We return to Chicago's South Side, to the rowdy social locus that is Calvin's Barber Shop, except this time Calvin (Cube) faces a new challenge. Rather than losing and regaining faith in the beloved business his father left him, this time, there are bigger fish to fry. The key word is gentrification, and it's swooping in fast via designer coffee and all that, but most threatening is an absurdly luxurious haircutting palace going in directly across the street, just another in the chain of "Nappy Cutz" outlets providing urban communities with surface sleekness while robbing them of soul.

We open, tellingly, on a stinking-drunk white Uncle Sam stumbling down the sidewalk on the Fourth of July, 1967. Rushing past comes Eddie (Cedric "The Entertainer" Kyles), on the lam from the cops until he finds safe haven in Calvin Sr.'s barbershop, where he stays to the present day. It's a nice bit of backstory that swoops directly into the outrageously slick opening credits, which beautifully celebrate the images and lives of famous African-Americans (and the odd Jamaican) who have increased the peace or at least given good hair.

Anyway, the gang's all here, including roughneck Ricky (Michael Ealy) concealing a crafty new scheme and sorting out his feelings for gradually evolving riot grrrl Terri (Eve Jeffers). Culturally dedicated Nigerian Dinka (Leonard Earl Howze) is still finding his adorable way, while arrogant college boy Jimmy (Sean Patrick Thomas) also returns to annoy everybody.

The crux of the plot is as sweetly old fashioned as an old Capra film, with Cube as the new millennium's earnest and well-intentioned Jimmy Stewart. Basically, the dirty gangster of the first movie is replaced here by a crooked politician, and the ante for Calvin's faith is upped from 20 G's to 200. Now raising a baby with his wife (Jazsmin Lewis) and well aware of the social significance of his shop, Calvin must navigate the tricky straits of business competition, urban redevelopment, and unruly employees en route to his big, public soliloquy about his wonderful neighborhood.

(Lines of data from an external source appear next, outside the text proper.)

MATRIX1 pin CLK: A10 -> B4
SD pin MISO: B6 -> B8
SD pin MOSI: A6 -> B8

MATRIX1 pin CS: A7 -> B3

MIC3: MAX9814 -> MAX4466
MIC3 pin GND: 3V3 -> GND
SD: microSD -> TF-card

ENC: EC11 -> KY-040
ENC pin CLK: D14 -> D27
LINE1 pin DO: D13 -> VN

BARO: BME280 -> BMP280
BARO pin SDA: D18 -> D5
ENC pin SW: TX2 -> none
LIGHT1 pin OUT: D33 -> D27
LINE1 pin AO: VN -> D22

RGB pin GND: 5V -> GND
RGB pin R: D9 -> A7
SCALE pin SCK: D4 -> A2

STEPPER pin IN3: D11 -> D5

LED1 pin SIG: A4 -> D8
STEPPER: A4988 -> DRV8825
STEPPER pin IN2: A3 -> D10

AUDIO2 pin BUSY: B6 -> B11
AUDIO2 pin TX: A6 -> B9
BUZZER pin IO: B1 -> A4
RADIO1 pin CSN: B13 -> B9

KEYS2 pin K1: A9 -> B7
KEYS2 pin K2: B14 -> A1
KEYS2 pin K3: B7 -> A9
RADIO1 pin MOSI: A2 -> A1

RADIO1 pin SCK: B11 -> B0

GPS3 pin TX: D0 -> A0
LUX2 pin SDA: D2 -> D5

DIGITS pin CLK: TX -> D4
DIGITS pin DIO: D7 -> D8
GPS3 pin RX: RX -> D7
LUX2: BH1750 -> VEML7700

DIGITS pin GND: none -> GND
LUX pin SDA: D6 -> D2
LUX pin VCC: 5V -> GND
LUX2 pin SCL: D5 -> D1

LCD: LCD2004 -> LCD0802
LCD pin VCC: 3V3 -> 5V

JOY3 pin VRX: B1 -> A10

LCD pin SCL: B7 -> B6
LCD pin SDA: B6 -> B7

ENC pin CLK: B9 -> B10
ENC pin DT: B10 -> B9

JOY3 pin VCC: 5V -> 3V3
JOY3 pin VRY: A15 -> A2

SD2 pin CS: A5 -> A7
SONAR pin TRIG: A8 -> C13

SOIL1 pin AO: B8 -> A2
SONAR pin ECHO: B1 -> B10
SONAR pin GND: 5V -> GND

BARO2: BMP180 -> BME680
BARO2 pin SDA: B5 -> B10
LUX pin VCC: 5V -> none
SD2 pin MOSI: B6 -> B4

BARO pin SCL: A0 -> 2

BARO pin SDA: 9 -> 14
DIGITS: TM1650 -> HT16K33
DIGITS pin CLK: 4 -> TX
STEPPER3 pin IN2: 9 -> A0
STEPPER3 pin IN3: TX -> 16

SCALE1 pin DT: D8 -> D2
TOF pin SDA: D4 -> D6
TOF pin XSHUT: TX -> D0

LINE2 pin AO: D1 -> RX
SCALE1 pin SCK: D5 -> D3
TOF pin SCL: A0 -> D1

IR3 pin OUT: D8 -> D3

But that's almost beside the point, which is that everybody still gets to talk a bunch of smack. Offering a laid back setting and instantly recognizable "friends," the Barbershop franchise is like Cheers for people who aren't boring. This time, we get new characters in nervous barber neophyte Kenard (Kenan Thompson of SNL) and saucy beautician Gina (Queen Latifah, née Dana Elaine Owens, who's already been granted her own spinoff movie, Beauty Shop). The project offers nice doses of reality (an Al Sharpton joke) as well as fantasy (a top-of-the-line iBook in a barbershop, apparently with the fastest DSL hookup in all of the Windy City), and it's a very enjoyable place to visit.

Dollars to Dr. Peppers, though, you're coming out mainly to see Cedric as Eddie, and he doesn't disappoint. Still sounds like Mel Blanc with a bad head cold, still looks like the Bride of Frankenstein on soul food, and delights as ever with malapropisms ("He's one of our prima-donna barbers") and even heroism and romance this time. He's a treat, even amid unforgivable praise for Kenny G.

Barbershop 2 may appear humble and cute, but it's a top-notch package all the way. Only one of the original screenwriters (Don D. Scott) is back, but with Norman Vance Jr. and director Kevin Rodney Sullivan (How Stella Got Her Groove Back), the screenplay is -- to quote the group Fishbone -- "as tight as a mosquito's ass." Editor Paul Seydor deserves special commendation for harmonizing the zippy dialogue (which could easily have become a train wreck), and the additional music by Wu-Tang Clan featuring the RZA adds a hip boost. Still makes no sense that guys with no discernible hair desperately need haircuts, but on it goes.

To close with a little cynicism, one can almost hear the echoes of movie executives cloistered around this "new" hot property: "It's kind of like Spike Lee's NYU thesis film, Joe's Bed Stuy Barbershop: We Cut Heads, but nicer and funnier! Let's omit most of the unruly politics and violence, dumb it down some, distract everyone with funny dialogue, and play nice all the way to the bank." To some degree, you're still getting robbed, Spike. Still, as your own Barbershop's Nicholas Lovejoy states, "It is very difficult for black people to enter the mainstream of the American economy." At least here, the robbery seems generally beneficial.